Unsurprisingly, I have seen plenty of bad faith arguments online about this along the lines of "Yeah, but that's what OpenAI really wanted to happen" - the fact that OpenAI are fighting this order runs counter to the common belief that they aggressively train models on all incoming user data no matter what promises they have made to those users.

I still see this as a massive competitive disadvantage for OpenAI, particularly when it comes to API usage. Paying customers of their APIs may well make the decision to switch to other providers who can offer retention policies that aren't subverted by this court order!

Update: Here's the official response from OpenAI: How we’re responding to The New York Time’s data demands in order to protect user privacy, including this from a short FAQ:

Is my data impacted?

  • Yes, if you have a ChatGPT Free, Plus, Pro, and Teams subscription or if you use the OpenAI API (without a Zero Data Retention agreement).
  • This does not impact ChatGPT Enterprise or ChatGPT Edu customers.
  • This does not impact API customers who are using Zero Data Retention endpoints under our ZDR amendment.

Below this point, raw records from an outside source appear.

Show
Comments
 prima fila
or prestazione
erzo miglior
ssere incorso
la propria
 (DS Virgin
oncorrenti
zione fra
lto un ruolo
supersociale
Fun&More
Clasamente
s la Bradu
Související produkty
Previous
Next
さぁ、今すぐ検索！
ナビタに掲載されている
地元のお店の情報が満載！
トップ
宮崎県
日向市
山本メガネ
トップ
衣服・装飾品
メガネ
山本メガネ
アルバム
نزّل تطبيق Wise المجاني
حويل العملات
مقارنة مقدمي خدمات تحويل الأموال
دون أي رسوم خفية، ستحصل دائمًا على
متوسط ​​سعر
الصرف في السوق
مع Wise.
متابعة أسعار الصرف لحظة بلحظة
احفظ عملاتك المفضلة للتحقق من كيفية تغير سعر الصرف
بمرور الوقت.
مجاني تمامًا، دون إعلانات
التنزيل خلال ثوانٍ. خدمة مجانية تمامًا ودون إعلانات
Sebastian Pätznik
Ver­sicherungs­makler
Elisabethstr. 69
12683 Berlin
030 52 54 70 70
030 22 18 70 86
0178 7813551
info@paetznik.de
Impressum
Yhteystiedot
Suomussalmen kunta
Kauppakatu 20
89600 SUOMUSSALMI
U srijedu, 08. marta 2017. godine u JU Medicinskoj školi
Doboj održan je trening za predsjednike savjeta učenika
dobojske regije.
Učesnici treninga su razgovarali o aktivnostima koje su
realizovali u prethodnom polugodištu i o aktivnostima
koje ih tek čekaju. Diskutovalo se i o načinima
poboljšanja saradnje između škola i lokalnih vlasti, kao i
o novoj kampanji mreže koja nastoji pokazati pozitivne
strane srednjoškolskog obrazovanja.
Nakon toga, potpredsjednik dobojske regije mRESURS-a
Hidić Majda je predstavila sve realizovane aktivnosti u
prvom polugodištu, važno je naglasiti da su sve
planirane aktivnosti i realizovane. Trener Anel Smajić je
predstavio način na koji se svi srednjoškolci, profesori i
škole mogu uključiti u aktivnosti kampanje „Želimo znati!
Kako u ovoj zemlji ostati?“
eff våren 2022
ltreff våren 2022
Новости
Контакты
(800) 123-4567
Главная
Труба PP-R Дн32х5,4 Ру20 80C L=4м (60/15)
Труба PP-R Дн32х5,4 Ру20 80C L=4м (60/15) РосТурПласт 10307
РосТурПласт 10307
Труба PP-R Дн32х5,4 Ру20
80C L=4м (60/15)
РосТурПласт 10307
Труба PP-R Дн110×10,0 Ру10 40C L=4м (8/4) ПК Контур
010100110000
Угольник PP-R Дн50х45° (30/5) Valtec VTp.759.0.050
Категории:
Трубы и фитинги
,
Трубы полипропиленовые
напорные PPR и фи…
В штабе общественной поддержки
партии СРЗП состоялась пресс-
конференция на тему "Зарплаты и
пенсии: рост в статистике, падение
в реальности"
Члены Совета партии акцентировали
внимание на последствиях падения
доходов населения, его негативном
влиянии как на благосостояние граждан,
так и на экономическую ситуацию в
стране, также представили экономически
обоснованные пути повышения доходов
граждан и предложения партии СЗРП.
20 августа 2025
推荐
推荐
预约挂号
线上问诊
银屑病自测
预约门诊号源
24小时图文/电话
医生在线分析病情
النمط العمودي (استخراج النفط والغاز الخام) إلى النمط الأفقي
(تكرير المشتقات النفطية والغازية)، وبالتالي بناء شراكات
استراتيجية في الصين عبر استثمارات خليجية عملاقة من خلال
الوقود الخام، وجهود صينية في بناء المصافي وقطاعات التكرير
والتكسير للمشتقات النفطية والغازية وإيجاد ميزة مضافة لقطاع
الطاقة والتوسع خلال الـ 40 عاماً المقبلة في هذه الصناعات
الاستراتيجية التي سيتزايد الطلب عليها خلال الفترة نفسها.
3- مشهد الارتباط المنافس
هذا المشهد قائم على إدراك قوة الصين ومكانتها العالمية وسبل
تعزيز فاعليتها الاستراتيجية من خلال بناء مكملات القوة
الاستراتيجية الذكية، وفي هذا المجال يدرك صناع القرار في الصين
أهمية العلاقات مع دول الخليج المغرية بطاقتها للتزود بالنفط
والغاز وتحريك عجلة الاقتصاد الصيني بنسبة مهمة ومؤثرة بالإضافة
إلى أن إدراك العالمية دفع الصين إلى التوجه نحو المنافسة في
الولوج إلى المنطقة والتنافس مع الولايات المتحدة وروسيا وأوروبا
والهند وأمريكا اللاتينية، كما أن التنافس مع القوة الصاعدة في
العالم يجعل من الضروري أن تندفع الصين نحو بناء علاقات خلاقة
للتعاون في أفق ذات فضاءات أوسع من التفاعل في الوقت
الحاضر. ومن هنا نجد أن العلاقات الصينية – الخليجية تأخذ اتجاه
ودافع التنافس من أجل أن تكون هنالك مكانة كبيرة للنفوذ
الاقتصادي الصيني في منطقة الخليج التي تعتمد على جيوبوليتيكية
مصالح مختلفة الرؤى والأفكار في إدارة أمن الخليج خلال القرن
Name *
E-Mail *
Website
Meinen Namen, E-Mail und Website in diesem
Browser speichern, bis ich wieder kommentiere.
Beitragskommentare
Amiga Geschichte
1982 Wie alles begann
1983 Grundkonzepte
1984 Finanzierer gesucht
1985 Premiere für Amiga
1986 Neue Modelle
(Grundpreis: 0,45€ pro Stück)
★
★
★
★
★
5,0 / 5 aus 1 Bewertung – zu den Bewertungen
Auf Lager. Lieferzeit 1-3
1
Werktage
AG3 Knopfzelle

To further clarify that point about ZDR:

You are not impacted. If you are a business customer that uses our Zero Data Retention (ZDR) API, we never retain the prompts you send or the answers we return. Because it is not stored, this court order doesn’t affect that data.

Here's a notable tweet about this situation from Sam Altman:

we have been thinking recently about the need for something like "AI privilege"; this really accelerates the need to have the conversation.

imo talking to an AI should be like talking to a lawyer or a doctor.